(Collected data)
——————————

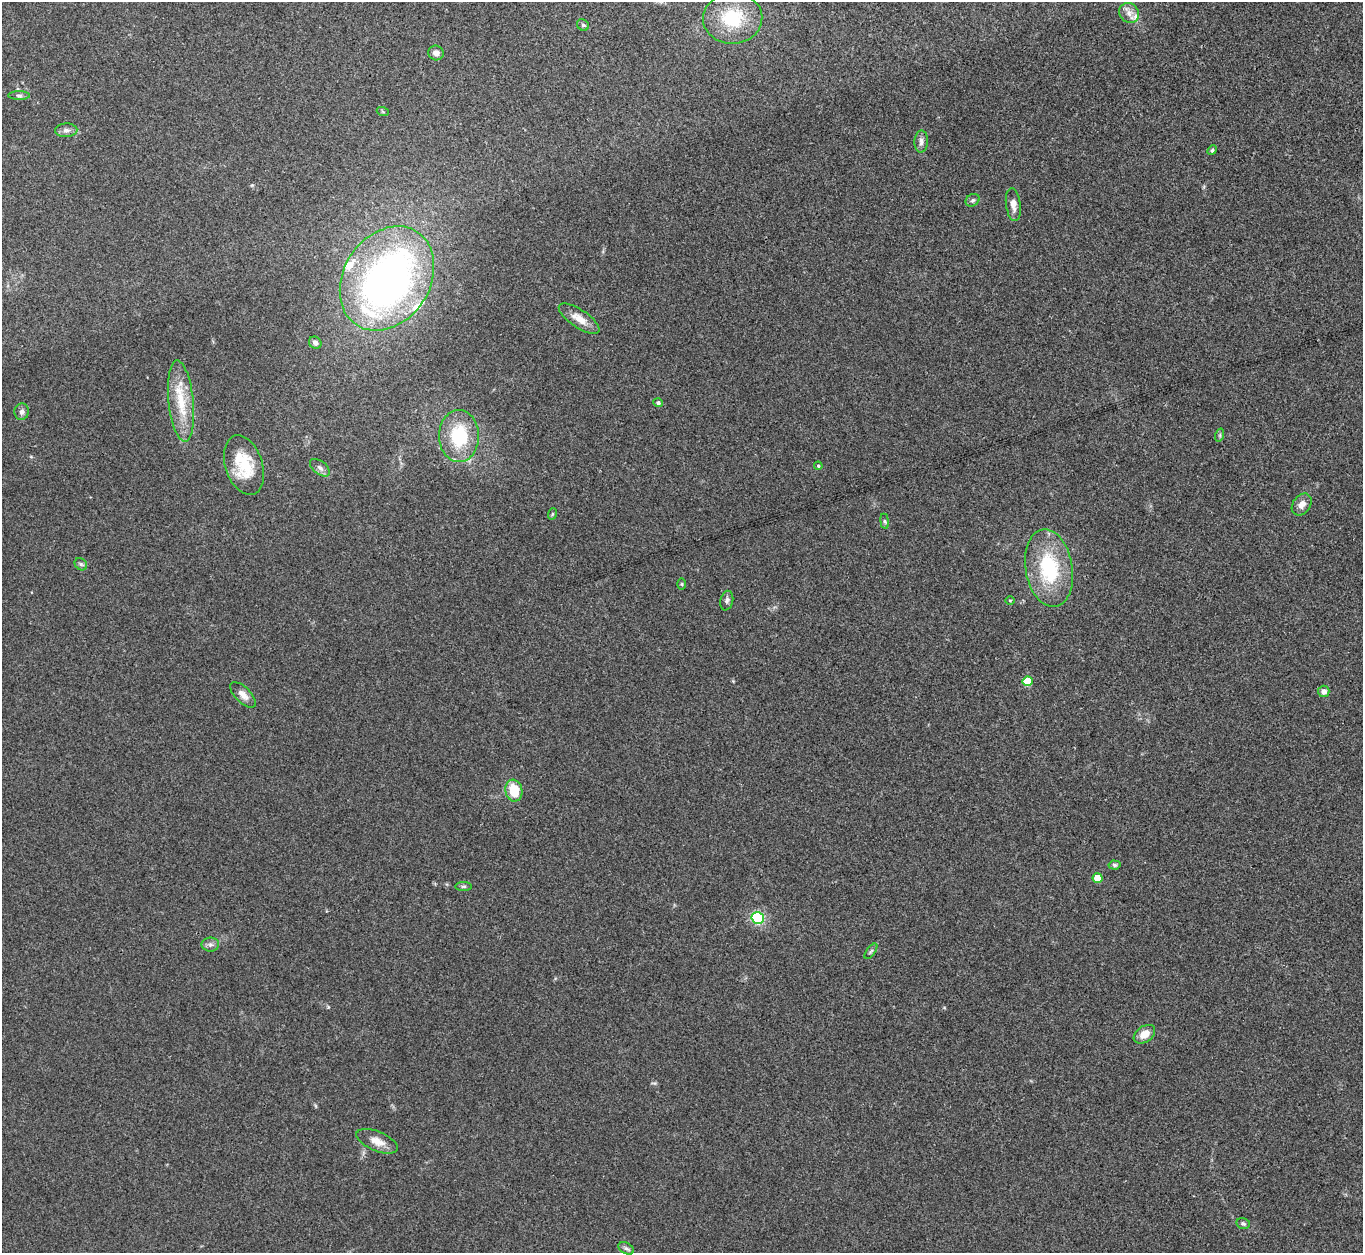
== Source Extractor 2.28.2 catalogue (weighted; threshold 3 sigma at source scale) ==
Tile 10 of 4 x 4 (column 2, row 3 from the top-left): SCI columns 1362-2722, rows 1400-2650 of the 5443 x 5430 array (HDU 1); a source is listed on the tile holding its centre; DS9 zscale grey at full resolution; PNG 1365 x 1255 px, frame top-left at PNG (2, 2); each listed source drawn as its Kron ellipse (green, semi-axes under 4 px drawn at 4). Shown black and unused: <1% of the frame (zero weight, under 3 of 4 exposures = <1% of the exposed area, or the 3 px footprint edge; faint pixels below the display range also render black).
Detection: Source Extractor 2.28.2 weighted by HDU 2 'WHT'; one run over the whole footprint, this tile lists its part. Background 0.0468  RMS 0.005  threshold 0.0226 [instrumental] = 3 sigma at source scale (4.5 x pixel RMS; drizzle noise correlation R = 1.50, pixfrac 1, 0.05/0.05 arcsec/px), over >= 5 px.
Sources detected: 51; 1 inside a brighter object's white glare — neither listed nor drawn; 6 inside a brighter listed object's ellipse — not listed separately; the other 44 listed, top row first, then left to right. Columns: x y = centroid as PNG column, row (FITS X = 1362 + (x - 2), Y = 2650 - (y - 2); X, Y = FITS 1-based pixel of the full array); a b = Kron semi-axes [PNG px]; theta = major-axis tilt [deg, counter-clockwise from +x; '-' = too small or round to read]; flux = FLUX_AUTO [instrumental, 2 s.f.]
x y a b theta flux
1129 13 11 9 -48 3.5
733 18 30 25 2 27
583 25 6 5 - 0.95
436 53 8 7 - 2.6
19 95 11 4 -1 1.1
383 112 6 4 -20 0.68
66 130 11 7 2 2.2
921 141 11 7 87 2.2
1212 150 5 4 - 0.68
973 200 7 6 - 1.1
1013 205 17 7 -83 4.1
387 278 55 43 57 230
579 319 24 9 -34 6.1
315 343 6 5 - 1.6
181 401 41 12 -84 16
658 403 5 4 - 1.2
22 412 8 7 - 1.9
1220 435 7 4 72 0.81
459 436 26 20 -90 28
244 465 31 18 -72 20
818 466 4 3 - 0.59
320 468 11 6 -38 2.1
1302 504 12 8 52 3.6
552 514 6 3 71 0.5
885 521 8 4 -82 0.89
81 564 7 5 -44 1.1
1049 568 39 23 -80 37
682 584 6 4 -89 0.57
1010 600 5 3 - 0.46
727 601 10 6 78 1.5
1027 681 5 5 - 19
1324 691 6 5 - 2.6
243 695 16 7 -44 3.6
514 791 11 8 -80 14
1114 865 6 4 -4 0.96
1098 878 5 5 - 13
464 886 8 4 0 0.82
758 918 6 6 - 34
210 944 9 7 -1 1.6
871 951 9 4 54 0.95
1144 1034 12 8 34 5.9
377 1141 22 9 -22 5.6
1243 1223 7 5 -13 1.1
626 1248 8 5 -28 1.3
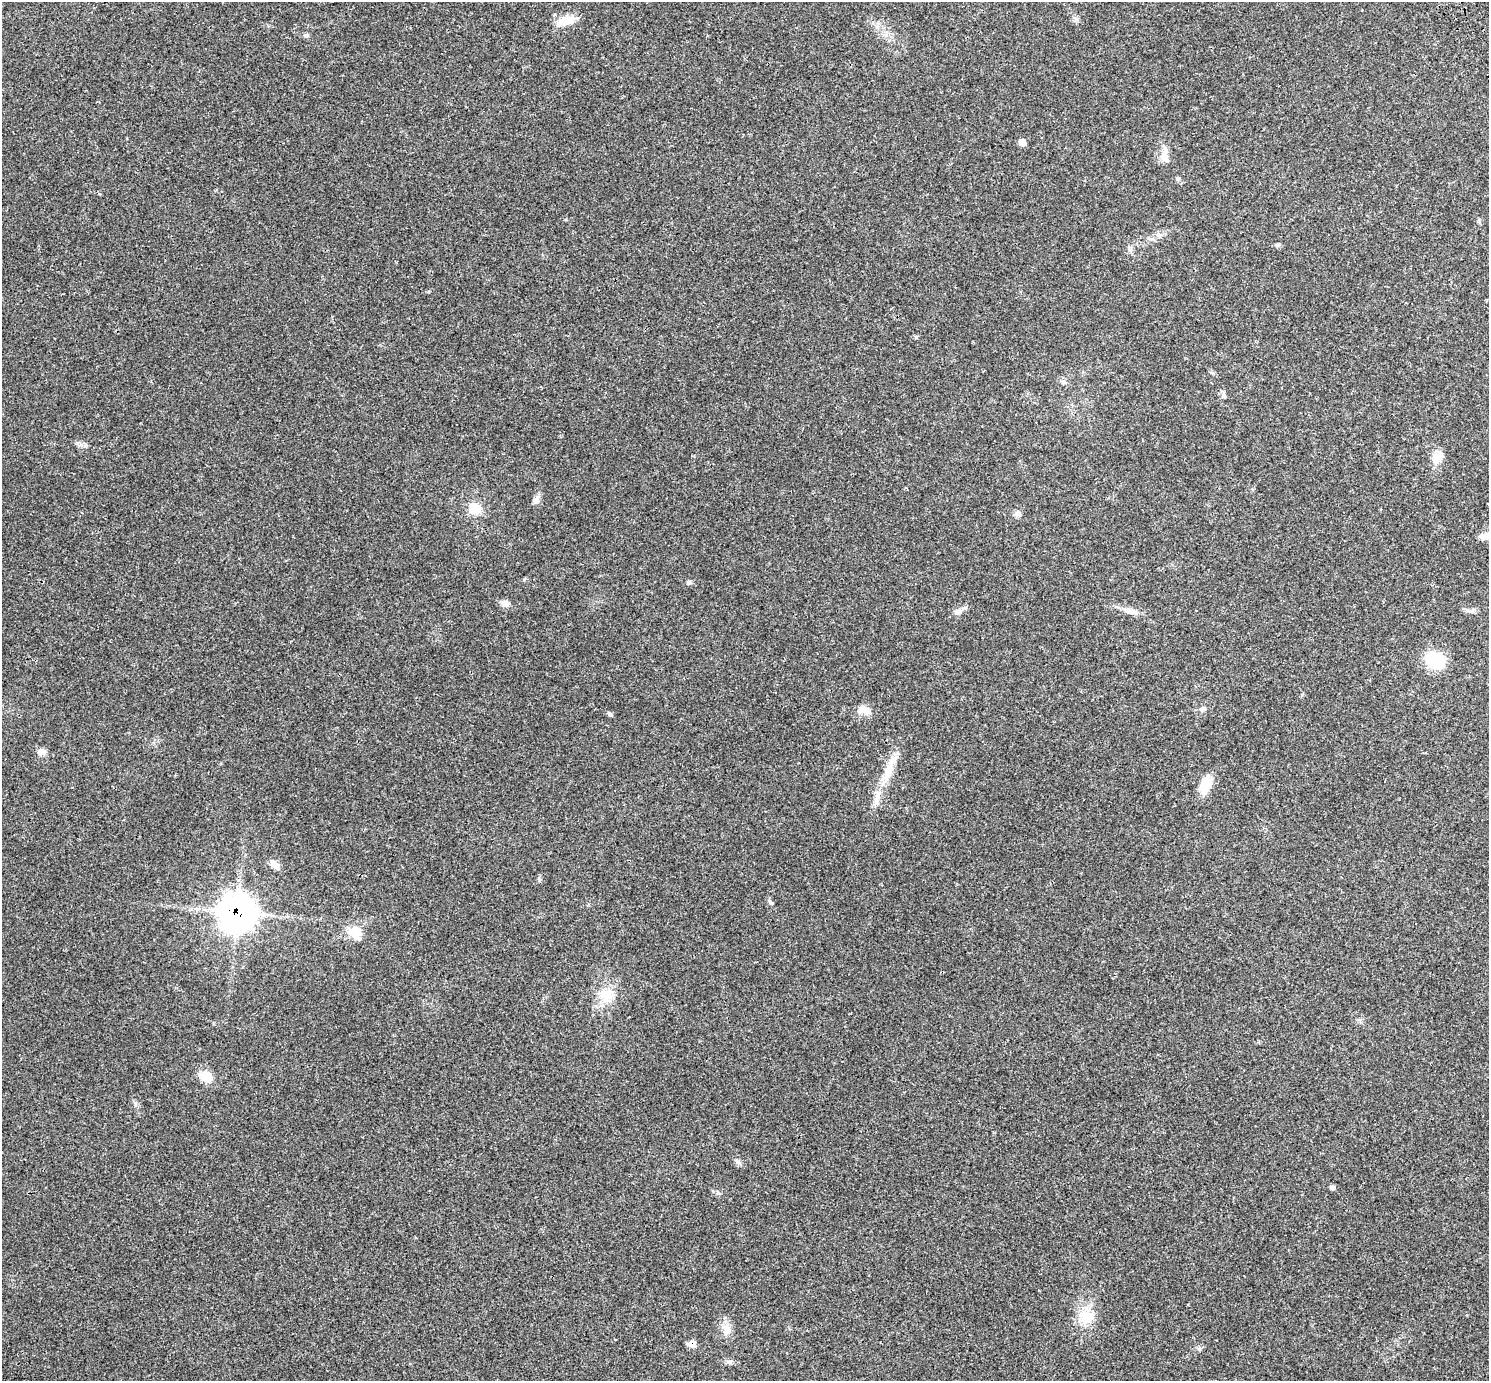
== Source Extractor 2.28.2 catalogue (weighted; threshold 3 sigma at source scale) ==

——————————

▸ OBJECTIVE
Reproduce every line of text in the records above verbatim, leaving out the pictures.

▸ CORRECT RESPONSE
== Source Extractor 2.28.2 catalogue (weighted; threshold 3 sigma at source scale) ==
Tile 10 of 4 x 4 (column 2, row 3 from the top-left): SCI columns 1362-2722, rows 1400-2650 of the 5443 x 5430 array (HDU 1); a source is listed on the tile holding its centre; DS9 zscale grey at full resolution; PNG 1365 x 1255 px, frame top-left at PNG (2, 2); each listed source drawn as its Kron ellipse (green, semi-axes under 4 px drawn at 4). Shown black and unused: <1% of the frame (zero weight, under 3 of 4 exposures = <1% of the exposed area, or the 3 px footprint edge; faint pixels below the display range also render black).
Detection: Source Extractor 2.28.2 weighted by HDU 2 'WHT'; one run over the whole footprint, this tile lists its part. Background 0.0468  RMS 0.005  threshold 0.0226 [instrumental] = 3 sigma at source scale (4.5 x pixel RMS; drizzle noise correlation R = 1.50, pixfrac 1, 0.05/0.05 arcsec/px), over >= 5 px.
Sources detected: 51; 1 inside a brighter object's white glare — neither listed nor drawn; 6 inside a brighter listed object's ellipse — not listed separately; the other 44 listed, top row first, then left to right. Columns: x y = centroid as PNG column, row (FITS X = 1362 + (x - 2), Y = 2650 - (y - 2); X, Y = FITS 1-based pixel of the full array); a b = Kron semi-axes [PNG px]; theta = major-axis tilt [deg, counter-clockwise from +x; '-' = too small or round to read]; flux = FLUX_AUTO [instrumental, 2 s.f.]
x y a b theta flux
1129 13 11 9 -48 3.5
733 18 30 25 2 27
583 25 6 5 - 0.95
436 53 8 7 - 2.6
19 95 11 4 -1 1.1
383 112 6 4 -20 0.68
66 130 11 7 2 2.2
921 141 11 7 87 2.2
1212 150 5 4 - 0.68
973 200 7 6 - 1.1
1013 205 17 7 -83 4.1
387 278 55 43 57 230
579 319 24 9 -34 6.1
315 343 6 5 - 1.6
181 401 41 12 -84 16
658 403 5 4 - 1.2
22 412 8 7 - 1.9
1220 435 7 4 72 0.81
459 436 26 20 -90 28
244 465 31 18 -72 20
818 466 4 3 - 0.59
320 468 11 6 -38 2.1
1302 504 12 8 52 3.6
552 514 6 3 71 0.5
885 521 8 4 -82 0.89
81 564 7 5 -44 1.1
1049 568 39 23 -80 37
682 584 6 4 -89 0.57
1010 600 5 3 - 0.46
727 601 10 6 78 1.5
1027 681 5 5 - 19
1324 691 6 5 - 2.6
243 695 16 7 -44 3.6
514 791 11 8 -80 14
1114 865 6 4 -4 0.96
1098 878 5 5 - 13
464 886 8 4 0 0.82
758 918 6 6 - 34
210 944 9 7 -1 1.6
871 951 9 4 54 0.95
1144 1034 12 8 34 5.9
377 1141 22 9 -22 5.6
1243 1223 7 5 -13 1.1
626 1248 8 5 -28 1.3
== Source Extractor 2.28.2 catalogue (weighted; threshold 3 sigma at source scale) ==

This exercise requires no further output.